Back in Chicago after his service, it was a natural to start up DJ-ing again.  It became a job and then a career, as he joined a firm that entertained at parties across the city and even out of state on occasion.  For a professional name, he chose his initials, LES (pronounced Les). As he became better known, Sullivan recalls, someone added the “Sir” on the front – making him DJ SirLES.

It was hard on his family life, Sullivan recalls: “I was in the clubs too much, but it was paying the rent.”  At the same time, he fondly recalls meeting well-known performers like the Chi-Lites and others.  

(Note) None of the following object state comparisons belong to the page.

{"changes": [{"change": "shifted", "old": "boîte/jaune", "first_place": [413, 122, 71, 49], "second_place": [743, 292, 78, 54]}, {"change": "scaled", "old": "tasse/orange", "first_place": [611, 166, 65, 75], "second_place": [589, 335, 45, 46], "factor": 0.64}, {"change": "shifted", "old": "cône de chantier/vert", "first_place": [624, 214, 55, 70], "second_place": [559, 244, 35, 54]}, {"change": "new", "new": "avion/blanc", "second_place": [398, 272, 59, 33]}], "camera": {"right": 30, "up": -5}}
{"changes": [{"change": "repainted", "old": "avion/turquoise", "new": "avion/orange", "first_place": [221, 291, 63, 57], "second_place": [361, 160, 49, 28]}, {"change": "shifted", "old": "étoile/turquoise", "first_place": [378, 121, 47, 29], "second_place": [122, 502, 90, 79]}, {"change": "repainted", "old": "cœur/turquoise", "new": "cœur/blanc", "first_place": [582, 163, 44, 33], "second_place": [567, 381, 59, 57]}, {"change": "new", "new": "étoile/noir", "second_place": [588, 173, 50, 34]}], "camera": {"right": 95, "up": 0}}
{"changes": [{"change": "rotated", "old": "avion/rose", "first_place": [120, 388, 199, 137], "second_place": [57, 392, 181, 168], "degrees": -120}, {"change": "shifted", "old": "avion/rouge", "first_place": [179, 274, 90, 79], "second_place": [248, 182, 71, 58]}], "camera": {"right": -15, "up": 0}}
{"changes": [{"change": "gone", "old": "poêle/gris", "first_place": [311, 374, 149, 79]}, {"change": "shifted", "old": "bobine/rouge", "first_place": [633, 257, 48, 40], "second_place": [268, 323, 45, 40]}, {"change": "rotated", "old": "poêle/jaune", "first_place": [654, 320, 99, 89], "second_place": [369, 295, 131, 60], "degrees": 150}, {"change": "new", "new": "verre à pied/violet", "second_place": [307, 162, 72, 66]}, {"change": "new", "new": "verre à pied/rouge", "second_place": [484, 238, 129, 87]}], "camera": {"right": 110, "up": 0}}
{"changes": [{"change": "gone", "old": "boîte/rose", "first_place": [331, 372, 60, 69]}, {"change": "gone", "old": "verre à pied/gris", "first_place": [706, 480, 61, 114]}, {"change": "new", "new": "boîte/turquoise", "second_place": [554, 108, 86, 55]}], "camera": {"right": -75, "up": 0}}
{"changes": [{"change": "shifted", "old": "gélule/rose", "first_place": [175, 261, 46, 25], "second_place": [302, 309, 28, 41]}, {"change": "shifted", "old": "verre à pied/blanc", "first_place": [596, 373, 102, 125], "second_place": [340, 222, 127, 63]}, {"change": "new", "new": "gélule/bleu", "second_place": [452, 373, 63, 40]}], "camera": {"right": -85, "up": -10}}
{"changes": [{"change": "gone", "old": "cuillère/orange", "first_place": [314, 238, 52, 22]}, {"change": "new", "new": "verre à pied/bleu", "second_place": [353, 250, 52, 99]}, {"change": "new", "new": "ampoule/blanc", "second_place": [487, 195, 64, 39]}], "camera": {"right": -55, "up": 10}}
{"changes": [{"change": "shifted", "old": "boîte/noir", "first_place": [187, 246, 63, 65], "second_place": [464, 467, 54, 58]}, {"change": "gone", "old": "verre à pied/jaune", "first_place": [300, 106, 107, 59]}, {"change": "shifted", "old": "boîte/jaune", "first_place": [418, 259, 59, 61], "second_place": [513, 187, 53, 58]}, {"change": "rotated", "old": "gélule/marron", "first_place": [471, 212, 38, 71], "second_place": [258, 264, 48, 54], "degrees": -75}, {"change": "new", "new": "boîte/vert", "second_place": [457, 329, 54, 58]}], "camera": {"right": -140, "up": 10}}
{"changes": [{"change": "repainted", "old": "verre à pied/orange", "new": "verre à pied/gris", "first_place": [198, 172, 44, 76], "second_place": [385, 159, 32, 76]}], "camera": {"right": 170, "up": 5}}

He still had a regular set at a club on 83rd Street two years ago, when he was diagnosed with lung cancer.  Sullivan had to carry a portable oxygen tank to go out and eventually just getting downstairs was hard.  

A social worker at Jesse Brown VA Medical Center, where Sullivan receives care, helped him find a new apartment in an elevator building and a volunteer at the VA told him about H.O.M.E.  “I’m feeling like, I got this danged disease, nothing’s going right for me,” Sullivan says. “I was worried I was doomed... but I’m even feeling better over here than I’ve felt in a good while.”

SirLES is on the move again – with your support, and some help from H.O.M.E.